■ **Task brief**: Please copy out the text lines of every row below word for word, leaving the pictures out of your answer.

○ ○ ○

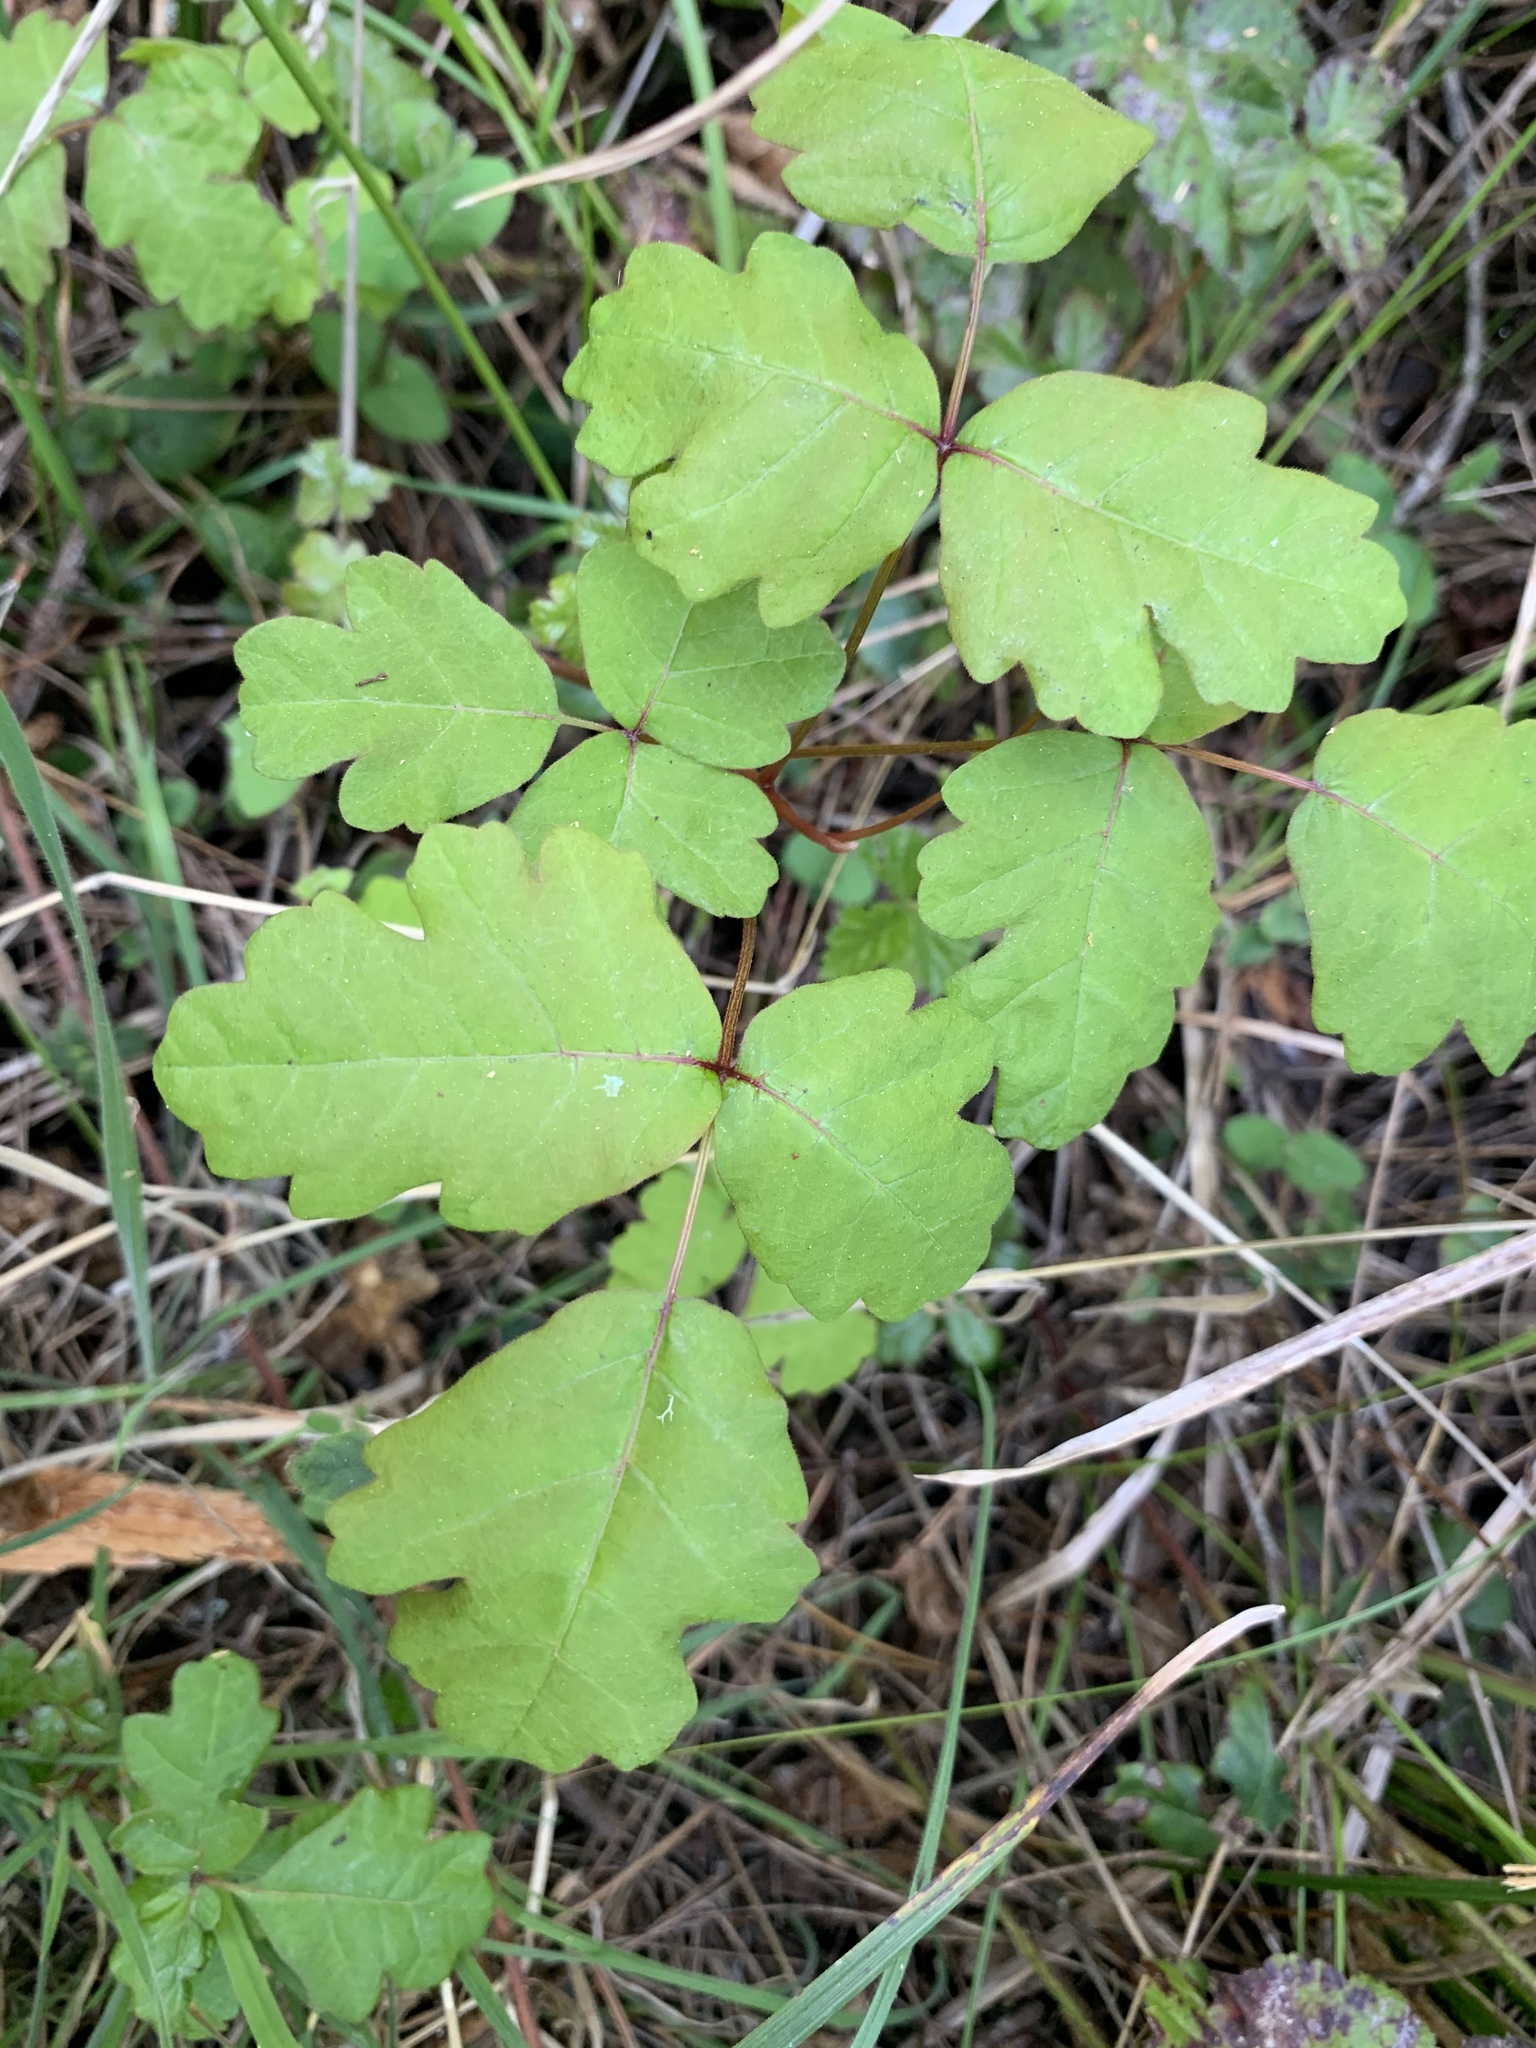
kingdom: Plantae
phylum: Tracheophyta
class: Magnoliopsida
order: Sapindales
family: Anacardiaceae
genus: Toxicodendron
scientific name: Toxicodendron diversilobum
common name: Pacific poison-oak
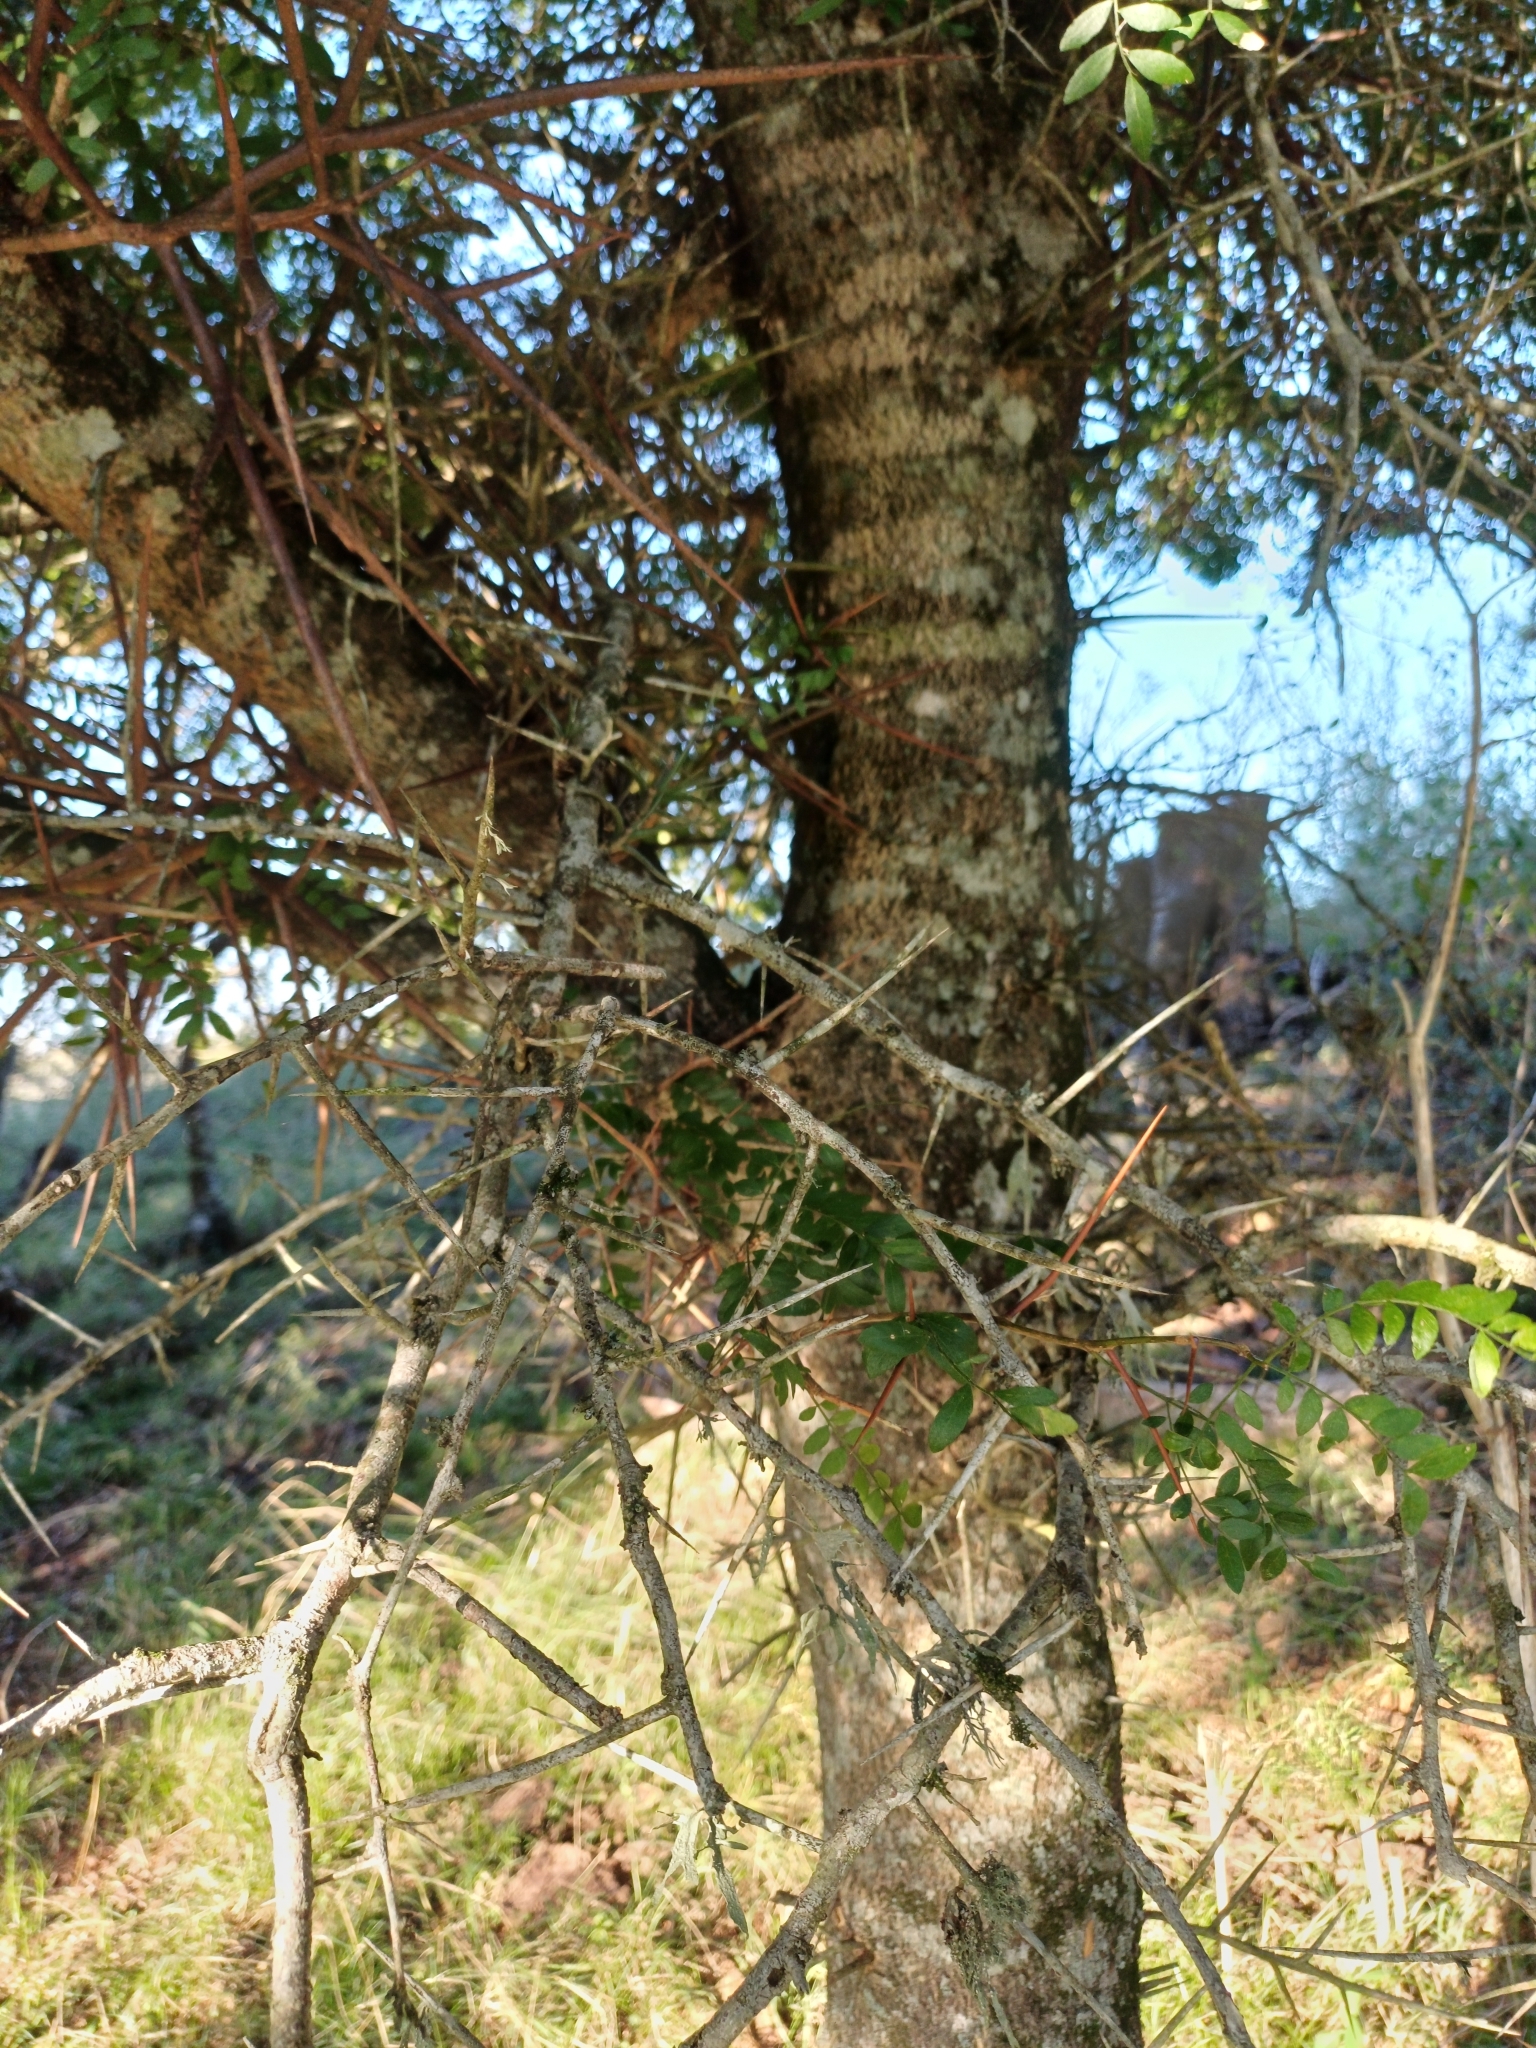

○ ○ ○

■ **Complete answer**:
kingdom: Plantae
phylum: Tracheophyta
class: Magnoliopsida
order: Sapindales
family: Anacardiaceae
genus: Toxicodendron
scientific name: Toxicodendron diversilobum
common name: Pacific poison-oak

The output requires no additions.